Currently, coronary Computed Tomography (CTA) and MRI are the only Class I–indicated tests used to image Anomalous Aortic Origin of a Coronary Artery (AAOCA) . The recent advances in MSCCT Multi-Detector Row Computed Tomography (MDCT) technology have allowed this technique to become the method of choice for detecting coronary artery anomalies. In particular, rapid scan times, high spatial resolution and dose reduction strategies have improved patient safety [4,5]. Noteworthy, our method routinely permits very low radiation exposures (<2 mSv), low contrast volumes, and rapid imaging by free breathing without sedation. MDCT is the best non-invasive imaging technique in terms of sensibility, specificity, positive and negative predictive value as regard this group of malformations . Non-contrast Self-navigated Free-breathing MR Angiography (SN3D-MRA) studies provide considerable diagnostic accuracy regarding the detection of anomalies, high origin, and inter-arterial course of the coronary arteries. However, contrast enhanced CTA remains the superior imaging technique currently in terms of diagnostic confidence and visualization of more distal coronary artery branches and characterization of subtle anatomical detail such as intramural coronary course .
Based on the functional relevance of each abnormality, coronary artery anomalies can be classified as anomalies with obligatory ischemia, without ischemia or with exertional ischemia.
Despite these differences in prevalence rates between different variant of abnormality the AAOCA described in our case, is the second most common cause of death in young athletes and usually occurs during exertion and is associated with the risk of Sudden Cardiac Death (SCD ) and as such should be carefully considered in symptomatic patients . Clinical symptoms of AAOCA are similars to symptoms of atherosclerotic coronary artery disease, especially when the anomalous artery has an interarterial course. Of note, when a subject undergoes strenuous activity, the increased cardiac output results in a greater expansion of the aorta and pulmonary artery. In the presence of inter-arterial course of the right-sided AAOCA, as seen in our patient, it is possible that the enlarged vessels mechanically compress the LCA, effectively acting as an exercise-dependent form of stenosis. In addition, the assessment of different subtypes of coronary artery anomalies provides better risk stratification of the patients. The proximal course of the anomalous coronary artery seems a major determinant of the risk of myocardial infarction or sudden death.
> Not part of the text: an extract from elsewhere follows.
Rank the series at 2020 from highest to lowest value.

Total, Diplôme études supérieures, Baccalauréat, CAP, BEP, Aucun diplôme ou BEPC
In particular, the high-risk course between the aorta and the pulmonary trunk must be discriminated from rather innocent low-risk septal and anterior infundibular courses [9,10].
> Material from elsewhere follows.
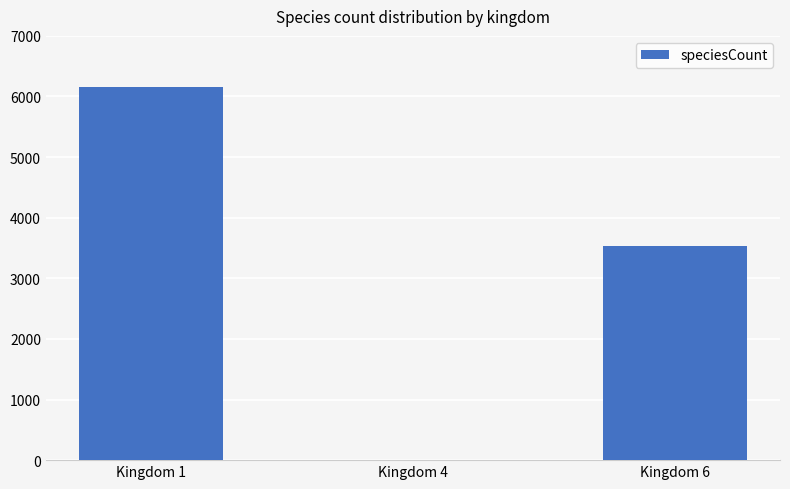

The value at Kingdom 1 is 6163. True or false?

True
Although this report outlines a rare case of asymptomatic right-sided AAOCA, it is generally considered to be more benign than other coronary artery anomalies, such as a left-sided AAOCA. The difference in mortality between the 2 types of AAOCA has been described in past autopsy reports, with a mortality rate of 57% for left-sided AAOCA and 25% for right-sided AAOCA. As widely described, diagnosis of AAOCA is usually incidental as most patients are asymptomatic. In those who do present with symptoms, the most common ones are exertional syncope, chest pain, or palpitations. Symptomatic AAOCA patients have 3 treatment options: medical treatment, coronary angioplasty with stenting, and surgical repair, which includes bypass surgery, reimplantation of the anomalous artery, unroofing of intramural segments of the anomalous artery, or osteoplasty. In conclusion, although AAOCA is fairly rare, the potential risk of SCD and other adverse complications make accurate diagnosis and treatment of this condition crucial to maximizing patient outcomes.